Praxisbeispiel 4: „Probeweise Befristung“ für Spezialfunktionen. Für eine Teilzeit-QA-Rolle wird ein Vertrag über drei Monate abgeschlossen mit dem Zusatz, das Dienstverhältnis sei „probeweise jederzeit lösbar“. Genau hier lauert eine klassische Fehlerquelle. Wer Befristung und Probe vermischt, schafft Unsicherheit darüber, welche Regeln tatsächlich gelten. Im Streitfall muss dann der Parteiwille ausgelegt werden – ein unnötiges Risiko für beide Seiten.
Typische Fehler von Arbeitgebern sind daher: unklare Vertragsformeln, falsche Fristberechnung, verspäteter Zugang der Auflösung und die Annahme, längere Einschulungen in der IT rechtfertigten automatisch eine längere freie Auflösungsmöglichkeit. Typische Fehler von Arbeitnehmern sind wiederum das Vertrauen auf mündliche Zusagen wie „die Probezeit startet erst nach dem technischen Setup“ oder die falsche Annahme, der Arbeitgeber müsse im ersten Monat bereits detaillierte Gründe nennen.
Auch bei Wiedereinstellungen ist Vorsicht geboten. War eine Person schon früher im Unternehmen tätig und wird später erneut aufgenommen, kann ein neuer Probemonat zwar zulässig sein, aber nicht in jedem Fall. Entscheidend sind das Vorliegen eines neuen Arbeitsverhältnisses, eine sachliche Rechtfertigung und das Fehlen einer Umgehungsabsicht. Gerade in IT-Unternehmen mit projektbezogenen Personalwechseln sollte das vor Unterfertigung sauber geprüft werden.
Wie entscheiden österreichische Gerichte bei Probevereinbarungen im Arbeitsverhältnis?
Die Rechtsprechung hat sich hierzu gefestigt. Aus der vorliegenden Analyse ergeben sich allerdings keine konkreten OGH-Geschäftszahlen, die seriös zitiert werden könnten. Deshalb dürfen hier keine Entscheidungen erfunden oder zugeschrieben werden. Für die anwaltliche Praxis ist genau das wichtig: Wer mit vermeintlichen Judikaten argumentiert, die nicht belegt sind, riskiert Fehleinschätzungen.
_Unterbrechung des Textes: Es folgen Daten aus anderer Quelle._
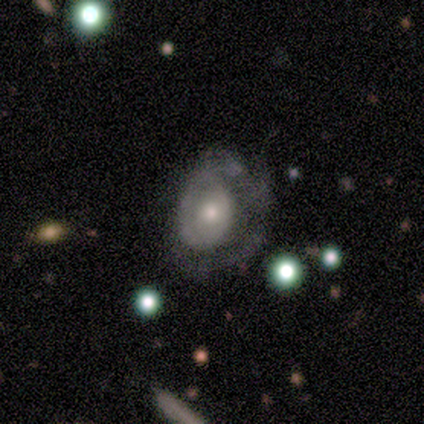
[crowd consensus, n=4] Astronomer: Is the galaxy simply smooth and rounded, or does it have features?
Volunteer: featured or disk — 75%.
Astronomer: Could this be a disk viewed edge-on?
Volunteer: no — 100%.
Ausdrücklich genannt ist lediglich LG Wien 21. 5. 1937, 44 Cg 64/37, Arb 4786. Diese ältere Entscheidung wird zur Fristberechnung herangezogen und bestätigt in der Sache einen bis heute bedeutsamen Grundsatz: Der erste Tag des Probemonats wird mitgerechnet. Das klingt banal, ist aber im Streitfall oft entscheidend. Beginnt das Dienstverhältnis am 1. eines Monats, endet der Zeitraum daher regelmäßig mit dem letzten Kalendertag dieses Monats.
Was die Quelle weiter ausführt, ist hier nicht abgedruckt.